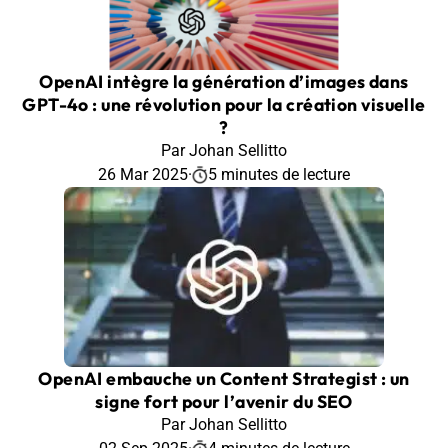
OpenAI intègre la génération d’images dans
GPT-4o : une révolution pour la création visuelle
?
Par Johan Sellitto
26 Mar 2025
·
5 minutes de lecture
OpenAI embauche un Content Strategist : un
signe fort pour l’avenir du SEO
Par Johan Sellitto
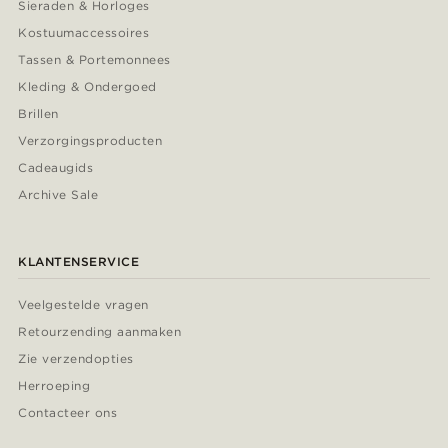
Sieraden & Horloges
Kostuumaccessoires
Tassen & Portemonnees
Kleding & Ondergoed
Brillen
Verzorgingsproducten
Cadeaugids
Archive Sale
KLANTENSERVICE
Veelgestelde vragen
Retourzending aanmaken
Zie verzendopties
Herroeping
Contacteer ons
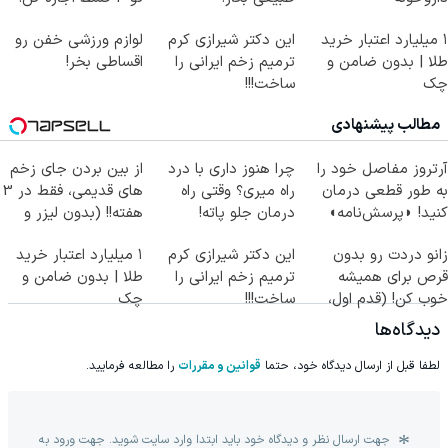
۱ میلیارد اعتبار خرید
این دکتر شیرازی کرم
لوازم ورزشی خفن رو
طلا | بدون ضامن و
ترمیم زخم ایرانی را
اقساطی بخر!
چک
ساخت!!!
مطالب پیشنهادی
آرتروز مفاصل خود را
چرا هنوز داری با درد
از بین بردن جای زخم
به طور قطعی درمان
راه میری؟ وقتی راه
های قدیمی، فقط در 3
کنید! ◗پرسش‌نامه◖
درمان جلو پاته!
هفته!! (بدون لیزر و
جراحی)
زانو دردت رو بدون
این دکتر شیرازی کرم
۱ میلیارد اعتبار خرید
قرص برای همیشه
ترمیم زخم ایرانی را
طلا | بدون ضامن و
خوب کن! (قدم اول،
ساخت!!!
چک
پرسش‌نامه)
دیدگاه‌ها
لطفا قبل از ارسال دیدگاه خود، حتما
قوانین و مقررات
را مطالعه فرمایید.
جهت ارسال نظر و دیدگاه خود باید ابتدا وارد سایت شوید. جهت ورود به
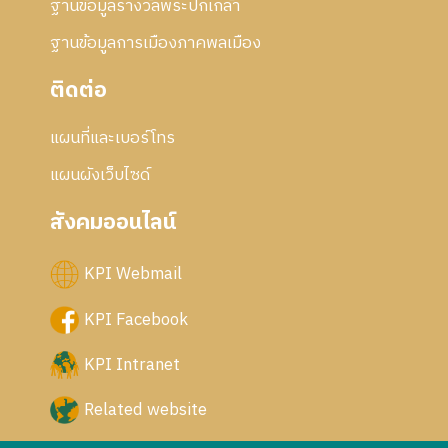
ฐานข้อมูลรางวัลพระปกเกล้า
ฐานข้อมูลการเมืองภาคพลเมือง
ติดต่อ
แผนที่และเบอร์โทร
แผนผังเว็บไซด์
สังคมออนไลน์
KPI Webmail
KPI Facebook
KPI Intranet
Related website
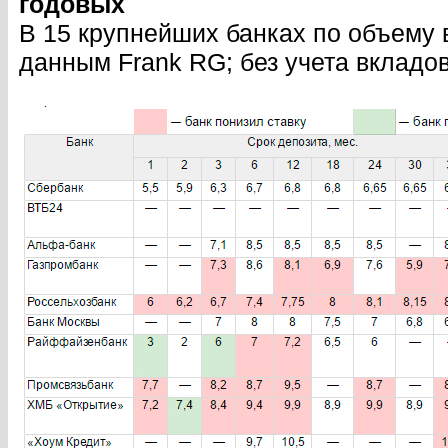
годовых
В 15 крупнейших банках по объему 
данным Frank RG; без учета вкладо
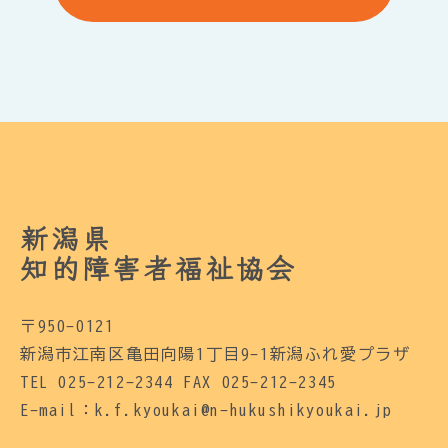
新潟県
知的障害者福祉協会
〒950-0121
新潟市江南区亀田向陽1丁目9-1新潟ふれ愛プラザ
TEL 025-212-2344 FAX 025-212-2345
E-mail：k.f.kyoukai@n-hukushikyoukai.jp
================================
Rewrite the stretch of data from the line that contains "Sieraden & Horloges" through the end of the data, putting "Zonnebrillen" in place of "Brillen" and keeping everything else the same. Leave out the pictures.

Sieraden & Horloges
Kostuumaccessoires
Tassen & Portemonnees
Kleding & Ondergoed
Zonnebrillen
Verzorgingsproducten
Cadeaugids
Archive Sale
KLANTENSERVICE
Veelgestelde vragen
Retourzending aanmaken
Zie verzendopties
Herroeping
Contacteer ons
۱ میلیارد اعتبار خرید
این دکتر شیرازی کرم
لوازم ورزشی خفن رو
طلا | بدون ضامن و
ترمیم زخم ایرانی را
اقساطی بخر!
چک
ساخت!!!
مطالب پیشنهادی
آرتروز مفاصل خود را
چرا هنوز داری با درد
از بین بردن جای زخم
به طور قطعی درمان
راه میری؟ وقتی راه
های قدیمی، فقط در 3
کنید! ◗پرسش‌نامه◖
درمان جلو پاته!
هفته!! (بدون لیزر و
جراحی)
زانو دردت رو بدون
این دکتر شیرازی کرم
۱ میلیارد اعتبار خرید
قرص برای همیشه
ترمیم زخم ایرانی را
طلا | بدون ضامن و
خوب کن! (قدم اول،
ساخت!!!
چک
پرسش‌نامه)
دیدگاه‌ها
لطفا قبل از ارسال دیدگاه خود، حتما
قوانین و مقررات
را مطالعه فرمایید.
جهت ارسال نظر و دیدگاه خود باید ابتدا وارد سایت شوید. جهت ورود به
ฐานข้อมูลรางวัลพระปกเกล้า
ฐานข้อมูลการเมืองภาคพลเมือง
ติดต่อ
แผนที่และเบอร์โทร
แผนผังเว็บไซด์
สังคมออนไลน์
KPI Webmail
KPI Facebook
KPI Intranet
Related website
годовых
В 15 крупнейших банках по объему 
данным Frank RG; без учета вкладо
新潟県
知的障害者福祉協会
〒950-0121
新潟市江南区亀田向陽1丁目9-1新潟ふれ愛プラザ
TEL 025-212-2344 FAX 025-212-2345
E-mail：k.f.kyoukai@n-hukushikyoukai.jp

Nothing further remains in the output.